Extrait source:
La complexité des audiences publiques des « Huttes Palava » au Libéria sur les crimes de guerre

United Nations Development Programme
Por United Nations Development Programme

En juillet dernier, dans la ville de Saryah du comté de Rivercess au Libéria, Taly s’est levé pour décrire le profond traumatisme qu’il a subi, il y a environ 20 ans de cela, pendant la guerre civile. Devant la foule rassemblée, il a décrit comment des combattants rebelles avaient regroupé les villageois et les avaient enfermés dans le grenier à riz avant de mettre le feu au bâtiment. Il a raconté comment James, un de ses agresseurs, lui avait coupé l’oreille droite et l’avait forcé à la manger.

« L’homme et ses amis ont menti en disant que j’étais un combattant du LPC », a expliqué Taly, faisant référence à une faction armée connue sous le nom de Conseil pour la paix au Libéria, qui opérait dans les années 1990. « Certains d’entre nous sont morts sous les coups ou ont péri dans les flammes ».

Lignes de données:

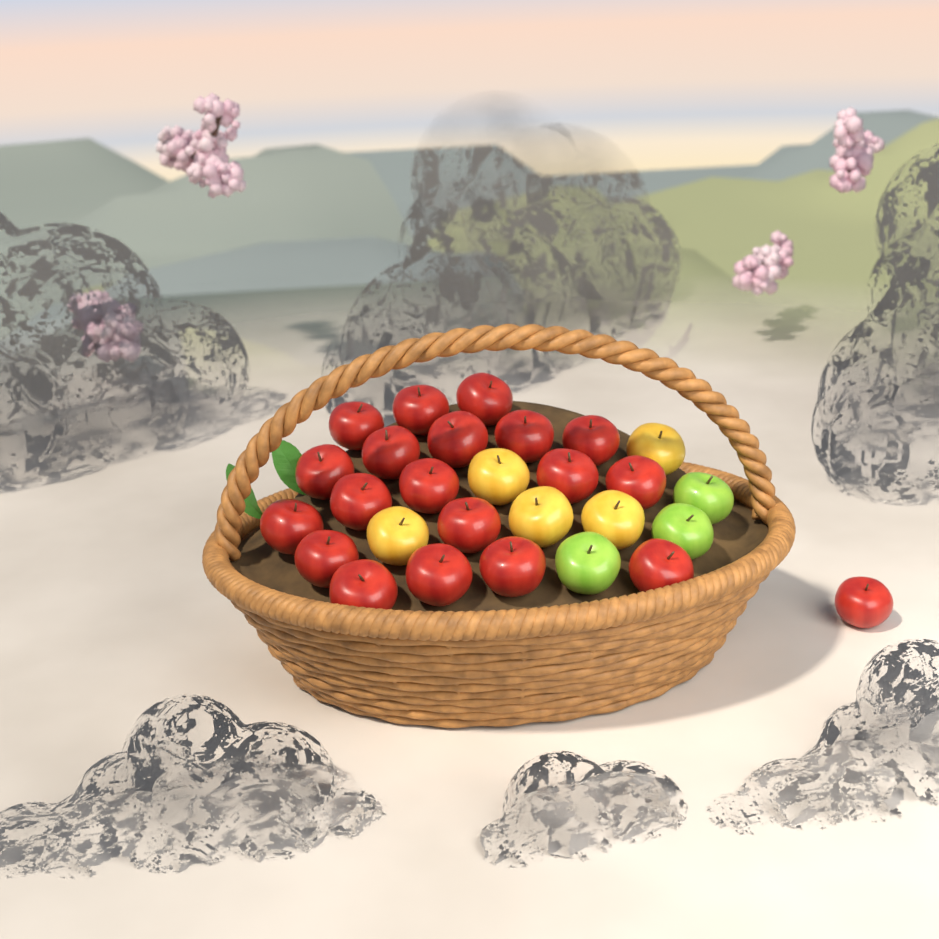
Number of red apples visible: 20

Consigne A:
Selon l'extrait sur les audiences des Huttes Palava, quel est le nom de la faction armée désignée par le sigle LPC ?
Consigne B:
Poursuivez l'extrait sur les audiences des Huttes Palava à partir de sa dernière phrase.
Les lignes de données n'ont aucun lien avec l'extrait sur les audiences des Huttes Palava.

Réponse A:
Le Conseil pour la paix au Libéria.

Réponse B:
La guerre civile au Libéria a entraîné des incendies de villages, le massacre de personnes et des divisions entre les communautés et les familles. Vidéo : Shutterstock

En écoutant ce récit de violence, James, qui était le voisin de Taly, a confirmé les dires de ce dernier : « Il dit la vérité », a-t-il affirmé. « Taly et moi sommes amis. Nous buvons de l’alcool ensemble. Je pensais qu’il avait oublié ce qui s’était passé parce qu’il n’en avait jamais parlé auparavant ». James a demandé le pardon de Taly et celui-ci le lui a accordé.

De telles scènes se sont multipliées au Libéria au cours des six dernières années, depuis que le pays tente d’aborder la question de l’extrême violence qui a caractérisé ses deux guerres civiles entre 1989-1997 et 1999-2003.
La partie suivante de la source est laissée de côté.